3. Education. (I am a lifelong learner and even though sometimes I think I am an idiot for the student loans – nevertheless I persist. I want the letters behind my name – I want to be the young mom/wife who defied the odds and didn’t become a statistic, so I continue. I am a good student, with an excellent GPA, and I am not letting anything except a family crisis interrupt that).
Sometimes it is completely OK to say – Thank you… but this is not right for me. It is OK to stand up for yourself and respectfully (key word) challenge the status quo. Women need to hear this, especially. You are not required to simply ‘fall in line’. Be grateful for opportunities, but do not feel as though you must professionally conform if it does not suit you. You can respectfully thank someone for their time, be sad it didn’t work out, but be OK with admitting that even though this worked out for other people – it does not work out for you. <— this part… I struggle with… If other people do the thing just fine, why can’t I do ‘the thing’? In my heart it feels like it means I am a failure, I am less-than, everyone else is better, I am the odd-man-out. But – maybe it just means that I am the one with different priorities?
Things I am grateful for…
- A division that prioritizes training above all else.

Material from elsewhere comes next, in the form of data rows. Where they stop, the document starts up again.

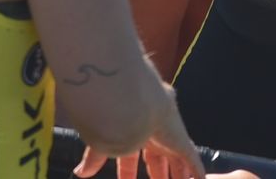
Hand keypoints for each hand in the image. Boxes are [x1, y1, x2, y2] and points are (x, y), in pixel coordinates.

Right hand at [69, 95, 208, 178]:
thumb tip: (79, 174)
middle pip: (157, 160)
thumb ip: (94, 159)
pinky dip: (196, 171)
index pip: (131, 156)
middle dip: (159, 176)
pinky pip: (192, 160)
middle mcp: (151, 132)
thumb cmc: (115, 120)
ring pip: (176, 161)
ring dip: (178, 176)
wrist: (133, 104)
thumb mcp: (103, 143)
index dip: (127, 172)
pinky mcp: (182, 141)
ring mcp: (168, 136)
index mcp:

- Leadership teams that get me the help/training I need if I feel as though I am lacking in it.
- Boss, husband, friends, family who remind you that you are not a failure and that sometimes things just don’t work out and it has nothing to do with your abilities or who you are as a person. Its like a puzzle and we are all pieces that don’t fit into all puzzles.
So, I took a risk and “failed” so to speak… Chose that this was absolutely not the right move for me; leaves you feeling like a rudderless boat – without direction. Sadly, it also makes you feel as though you shouldn’t take risks, that the scary jumps you’ve taken haven’t been worth it and that maybe you should go back to playing it safe. I tend to play it safe. I need to accept that sometimes I will take risks and that they don’t live up to my hopes and dreams and that I simply need to change course – as opposed to letting it turn into a catastrophic, personal, existential crises.
I realize that I write all of this – it sounds great on paper – but that I likely won’t take the advice just yet. We grow and we learn but sometimes old habits die hard. Always grow – always learn… even if the risks lead to “failure” – you learn something from each of them; focus on the thing you learn.